The AIA's (check whether you can claim the super-deduction, rather than straightforward AIA's, as you may be able to claim 130% of the cost as a tax deduction rather than 100%) are deducted from the trading results of the business.
For example, if your DH had £35,000 of income and £10,000 of regular costs, before the van, he'd have a profit of £25,000.
If he then bought a van for £15,000 that was eligible for the superdeduction, you'd then deduct £19,500 from the £25,000, leaving £6,500 taxable.
If he'd made a loss before CAs originally of, say, £5,000, then with the CAs included it would be a loss of £24,500 (i.e. it adds together). If he had a profit of, say, £5,000, the £19,500 would take it to a loss of £14,500.
He'd then be able to carry those losses forward and offset them against profits in a later year (i.e. you don't lose them, and you don't have to pay any tax on the year the losses were made). It doesn't matter if you're on a cash or accrual basis, it can still be offset.
Please note - if the van is second hand you can't claim AIA's - you'd have to just claim regular Writing Down Allowances (WDAs).

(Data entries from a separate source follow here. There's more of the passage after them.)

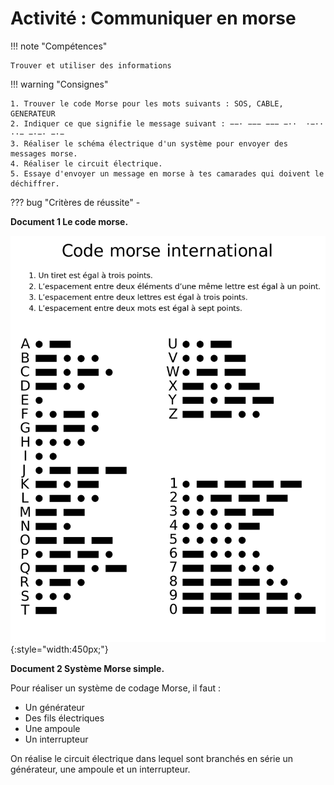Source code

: # Activité : Communiquer en morse

!!! note "Compétences"

    Trouver et utiliser des informations 

!!! warning "Consignes"

    1. Trouver le code Morse pour les mots suivants : SOS, CABLE, GENERATEUR
    2. Indiquer ce que signifie le message suivant : −−· −−− −−− −··  ·−·· ··− −·−· −·− 
    3. Réaliser le schéma électrique d'un système pour envoyer des messages morse.
    4. Réaliser le circuit électrique.
    5. Essaye d'envoyer un message en morse à tes camarades qui doivent le déchiffrer.
   
??? bug "Critères de réussite"
    - 




**Document 1 Le code morse.**


![](pictures/codeMorse1.png){:style="width:450px;"}

**Document 2 Système Morse simple.**

Pour réaliser un système de codage Morse, il faut : 

- Un générateur
- Des fils électriques
- Une ampoule
- Un interrupteur

On réalise le circuit électrique dans lequel sont branchés en série un générateur, une ampoule et un interrupteur.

Also, further point to note, if you do claim the superdeduction, as and when he sells the van further down the line, he'd have to account for 130% of the sales proceeds through his tax return to compensate. This is only an issue if you're likely to sell something for more than you bought it for, in which case you should just claim AIA's, rather than the SD, but in most cases assets depreciate, so you're not worse off, but it's just a little technical point that I suspect will get overlooked and HMRC will take great delight in finding.